Перехватить лозунги. Приспособить их. Затем протащить их в правительственные издания, кое-что в циркуляры. Провести революцию в гомеопатических масштабах. В их разговорах это называлось: отнестись к коммунизму как кит к Ионе. Единственное политическое средство приручить пророка.

Кого из коммунистов залучить? Кого-нибудь из молодых?

Естественно, самых выдающихся. Но как их приманить? Ельский зарылся в их личные дела. Важно было подобраться к мальчикам со слабой их стороны, разузнать об их нуждах. Одного ловить на заграницу, другого на должность, третьего на славу. А Дикерта?

На профессуру? На научную карьеру? Он тогда стал ассистентом.

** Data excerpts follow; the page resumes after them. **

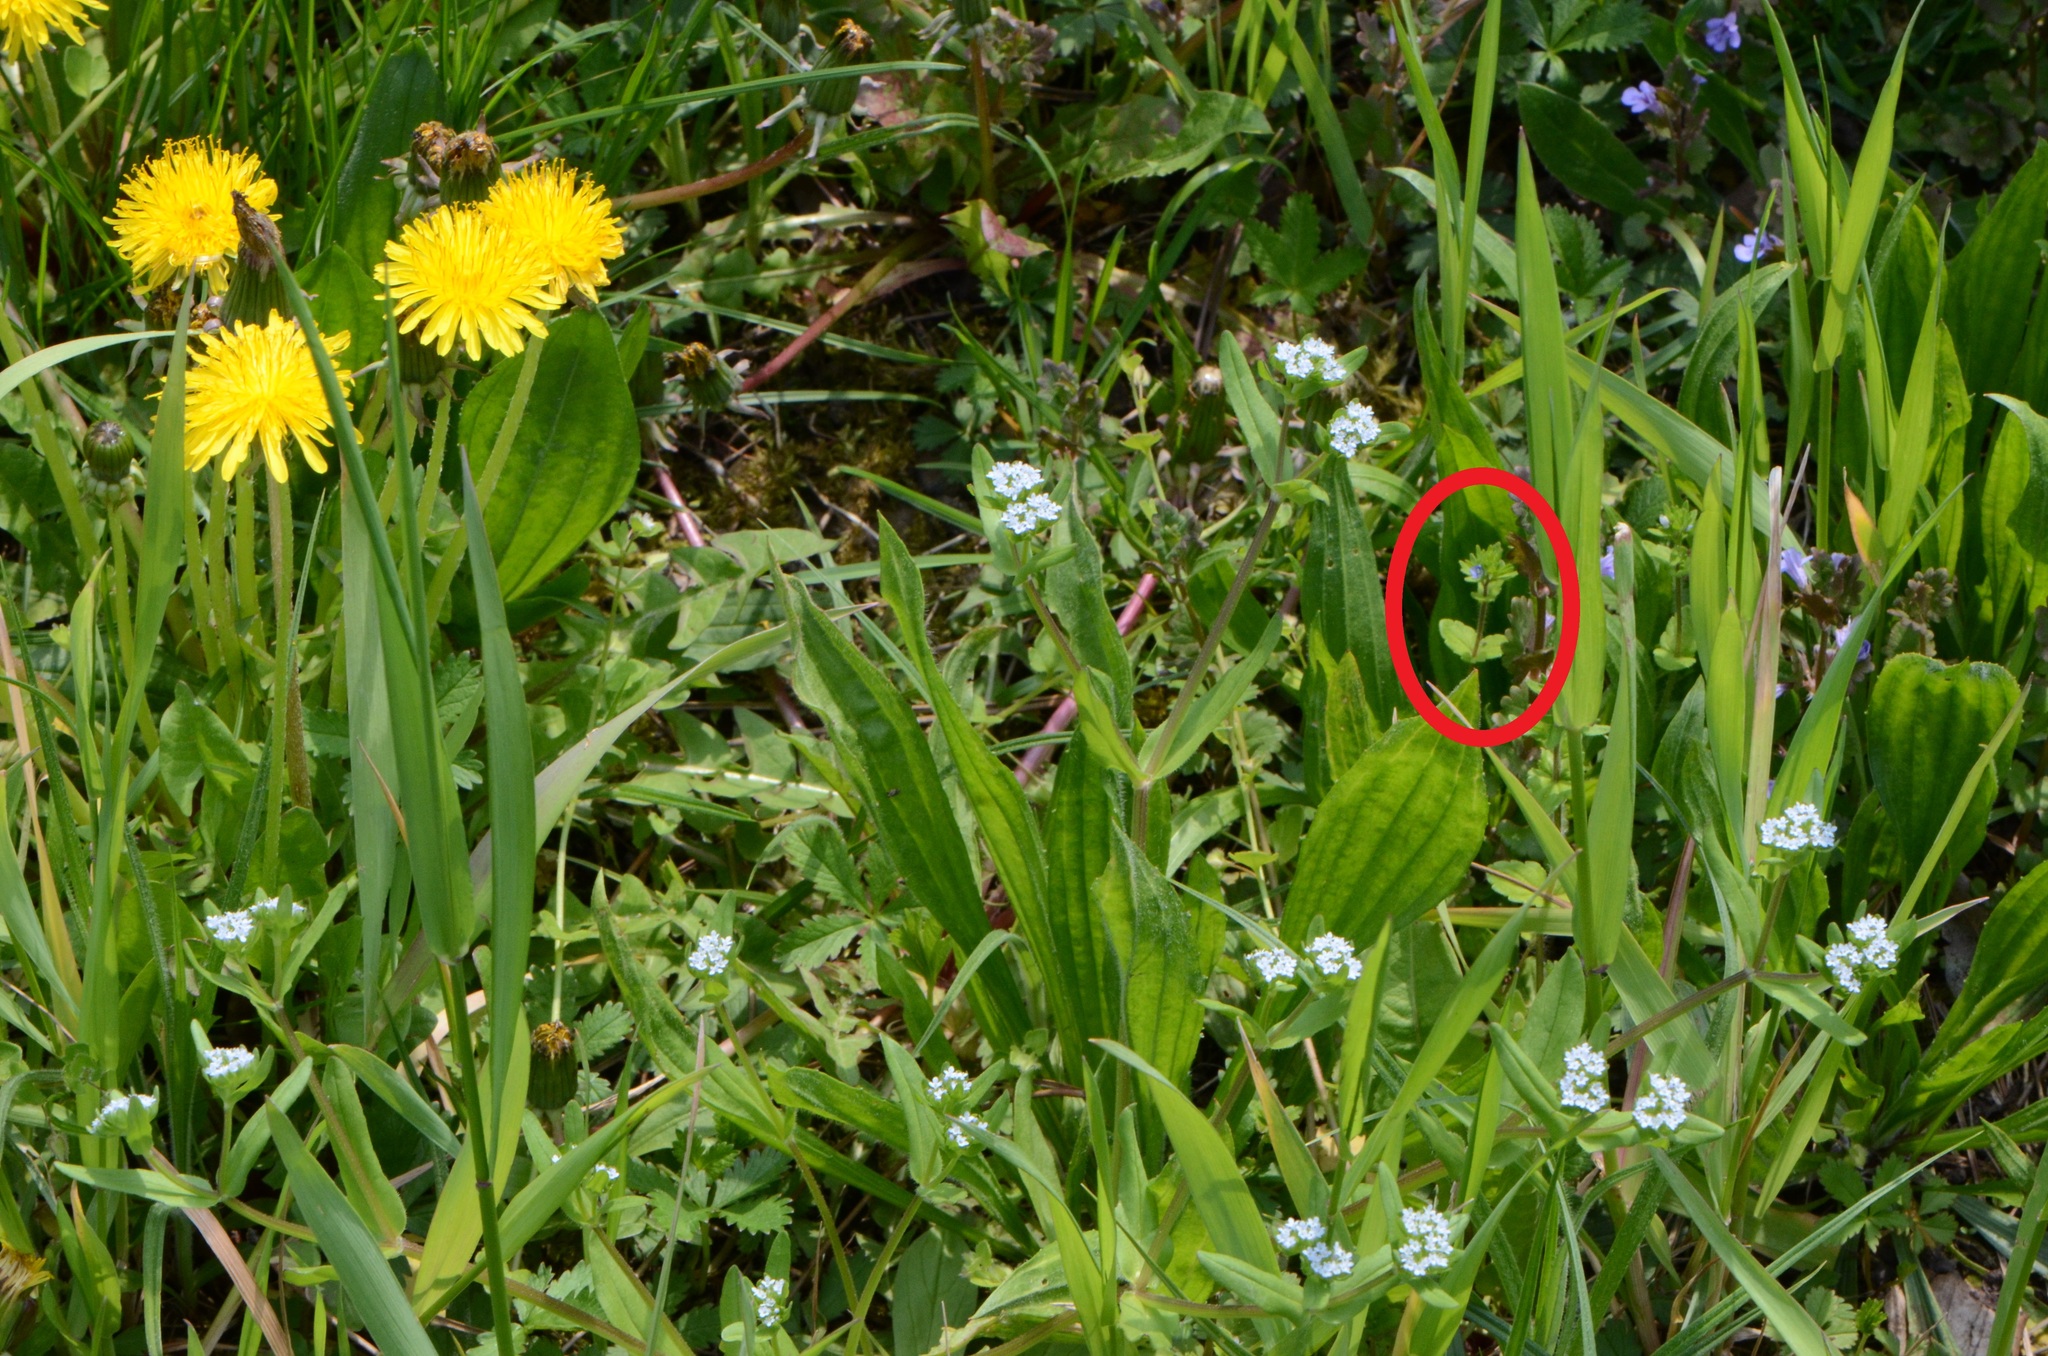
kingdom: Plantae
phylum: Tracheophyta
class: Magnoliopsida
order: Lamiales
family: Plantaginaceae
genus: Veronica
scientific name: Veronica arvensis
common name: Corn speedwell
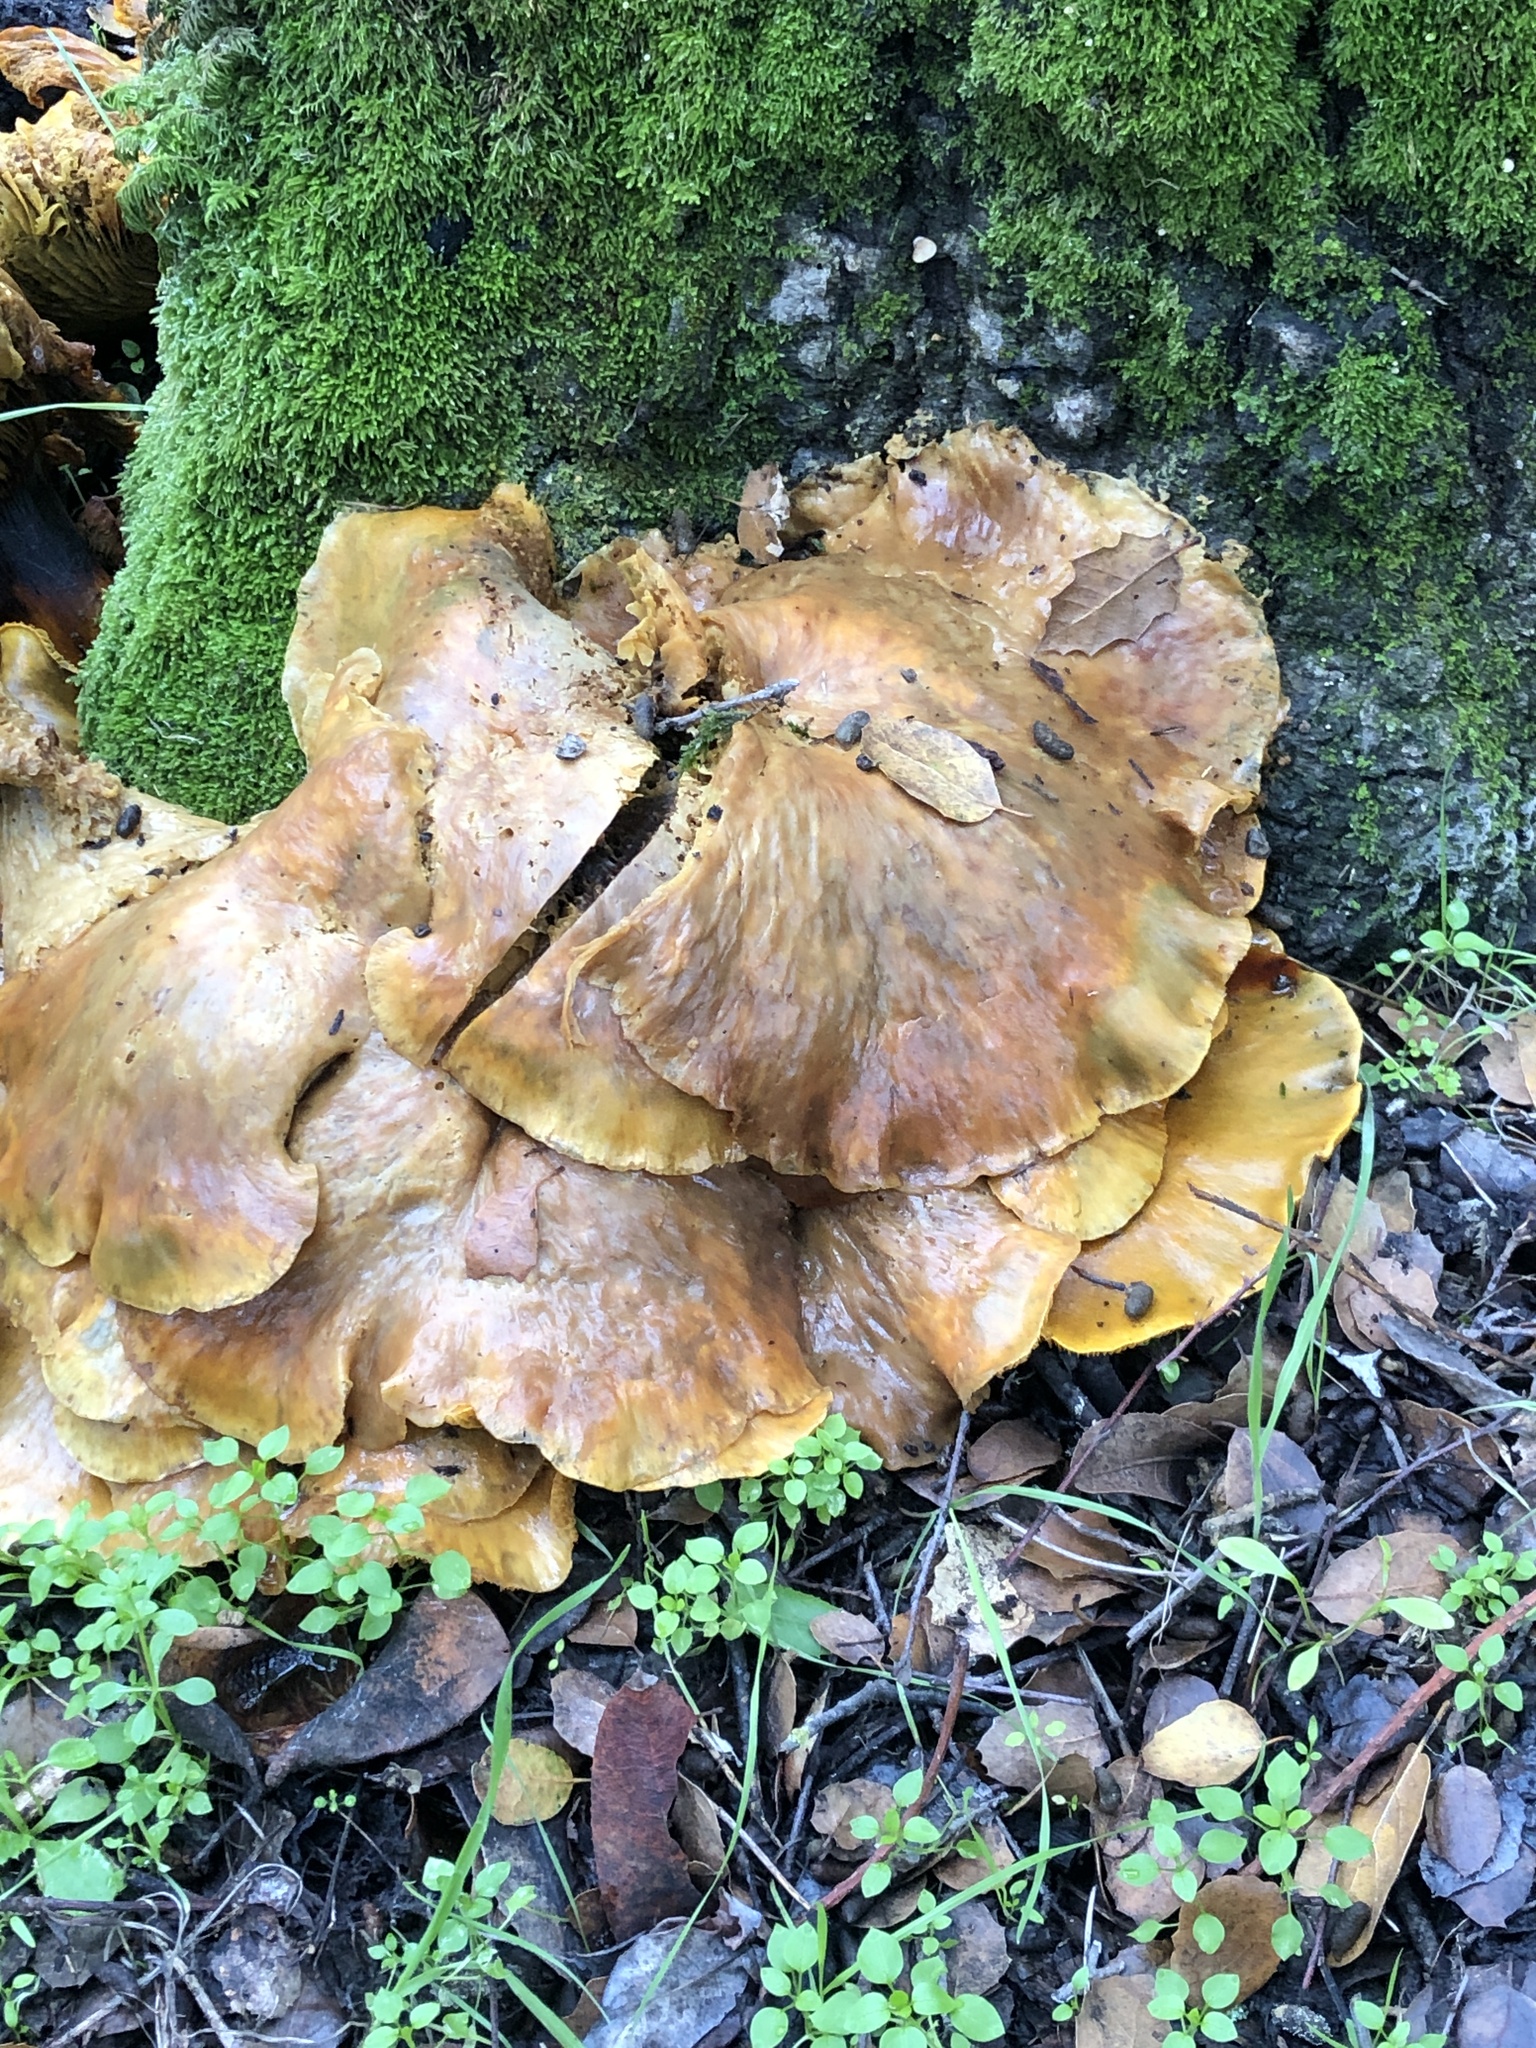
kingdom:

Собственно, каждому можно помочь в жизни. Государство тебя хвалит, ценит, признает! Дикерта обольстить не удалось. Разумеется, коли давали, он брал. Но держался в сторонке. Перестал знаться с теми, кто наживку заглотил. Все было так, как он обычно и делал: после долгих размышлений, неохотно, не торопясь. В конце концов решился испытать и его. Это было сложное время. Польские ученые выступали с протестами, впрочем ничего толком не понимая. Дикерт подписи своей не поставил.

Раздумывал. Часами держал текст под носом. Слова не обронил.

Не предлагал поправок. Ему позвонили домой. "Вы меня ни за что не вставляйте!" - ответил он. Председатель кружка попытался объяснить. "Вы сами себя исключите из общества". Чего он только ему не втолковывал! Наконец решил взять быка за рога.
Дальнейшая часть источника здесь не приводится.